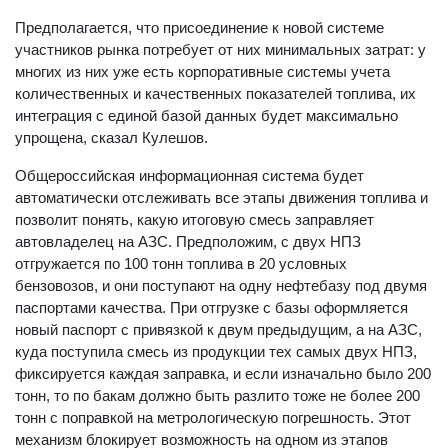
Предполагается, что присоединение к новой системе
участников рынка потребует от них минимальных затрат: у
многих из них уже есть корпоративные системы учета
количественных и качественных показателей топлива, их
интеграция с единой базой данных будет максимально
упрощена, сказал Кулешов.
Общероссийская информационная система будет
автоматически отслеживать все этапы движения топлива и
позволит понять, какую итоговую смесь заправляет
автовладелец на АЗС. Предположим, с двух НПЗ
отгружается по 100 тонн топлива в 20 условных
бензовозов, и они поступают на одну нефтебазу под двумя
паспортами качества. При отгрузке с базы оформляется
новый паспорт с привязкой к двум предыдущим, а на АЗС,
куда поступила смесь из продукции тех самых двух НПЗ,
фиксируется каждая заправка, и если изначально было 200
тонн, то по бакам должно быть разлито тоже не более 200
тонн с поправкой на метрологическую погрешность. Этот
механизм блокирует возможность на одном из этапов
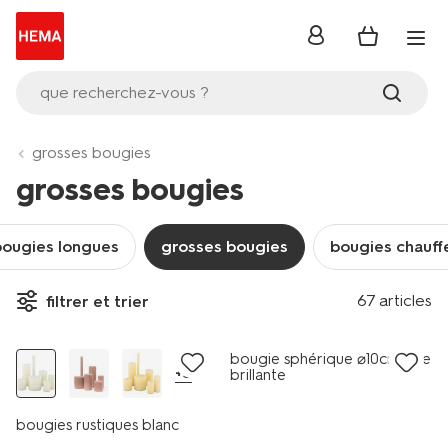
se
connecter
que recherchez-vous ?
grosses bougies
grosses bougies
bougies longues
grosses bougies
bougies chauff
67 articles
filtrer et trier
vegan
vegan
bougie sphérique ⌀10cm lisse
+5
brillante
bougies rustiques blanc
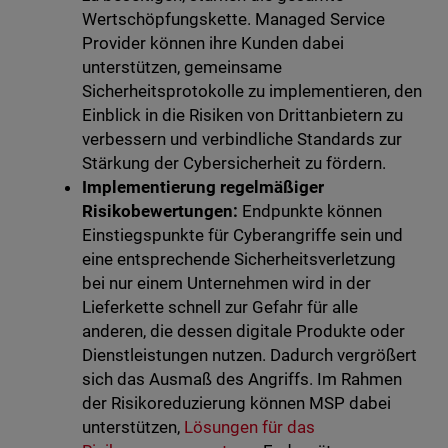
Wertschöpfungskette. Managed Service
Provider können ihre Kunden dabei
unterstützen, gemeinsame
Sicherheitsprotokolle zu implementieren, den
Einblick in die Risiken von Drittanbietern zu
verbessern und verbindliche Standards zur
Stärkung der Cybersicherheit zu fördern.
Implementierung regelmäßiger
Risikobewertungen:
Endpunkte können
Einstiegspunkte für Cyberangriffe sein und
eine entsprechende Sicherheitsverletzung
bei nur einem Unternehmen wird in der
Lieferkette schnell zur Gefahr für alle
anderen, die dessen digitale Produkte oder
Dienstleistungen nutzen. Dadurch vergrößert
sich das Ausmaß des Angriffs. Im Rahmen
der Risikoreduzierung können MSP dabei
unterstützen,
Lösungen für das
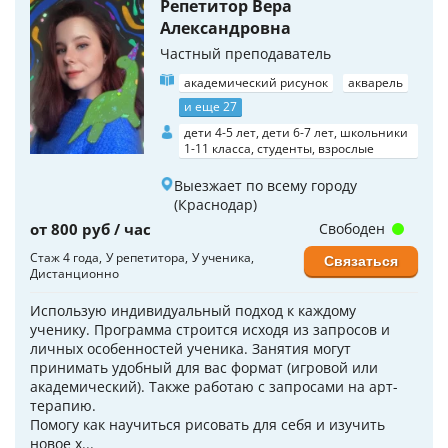
Репетитор Вера
Александровна
Частный преподаватель
академический рисунок
акварель
и еще 27
дети 4-5 лет, дети 6-7 лет, школьники
1-11 класса, студенты, взрослые
Выезжает по всему городу
(Краснодар)
от 800 руб / час
Свободен
Стаж 4 года
У репетитора
У ученика
Связаться
Дистанционно
Использую индивидуальный подход к каждому
ученику. Программа строится исходя из запросов и
личных особенностей ученика. Занятия могут
принимать удобный для вас формат (игровой или
академический). Также работаю с запросами на арт-
терапию.
Помогу как научиться рисовать для себя и изучить
новое х...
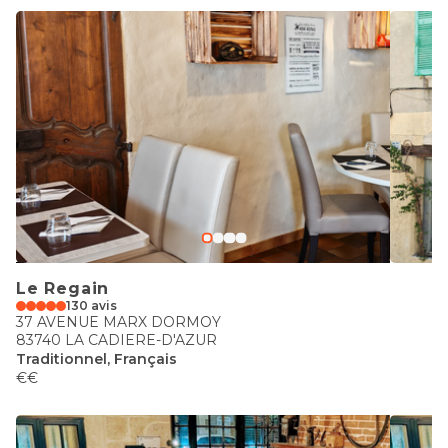
Le Regain
130 avis
37 AVENUE MARX DORMOY
83740 LA CADIERE-D'AZUR
Traditionnel, Français
€€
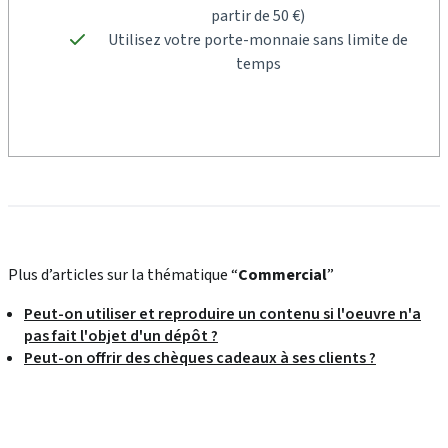
partir de 50 €)
Utilisez votre porte-monnaie sans limite de
temps
Plus d’articles sur la thématique “
Commercial
”
Peut-on utiliser et reproduire un contenu si l'oeuvre n'a
pas fait l'objet d'un dépôt ?
Peut-on offrir des chèques cadeaux à ses clients ?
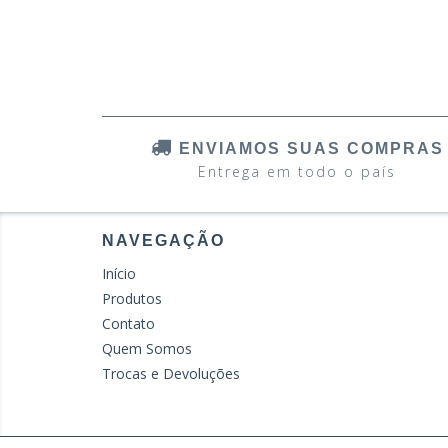
ENVIAMOS SUAS COMPRAS
Entrega em todo o país
NAVEGAÇÃO
Início
Produtos
Contato
Quem Somos
Trocas e Devoluções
- - - -
▶ _What is required_:
Within the data above, the span starting at the line containing "новый паспорт с" and ending at the line containing "тонн с поправкой" is to be retyped exactly, with no other lines.

▶ _Response to the exercise_:
новый паспорт с привязкой к двум предыдущим, а на АЗС,
куда поступила смесь из продукции тех самых двух НПЗ,
фиксируется каждая заправка, и если изначально было 200
тонн, то по бакам должно быть разлито тоже не более 200
тонн с поправкой на метрологическую погрешность. Этот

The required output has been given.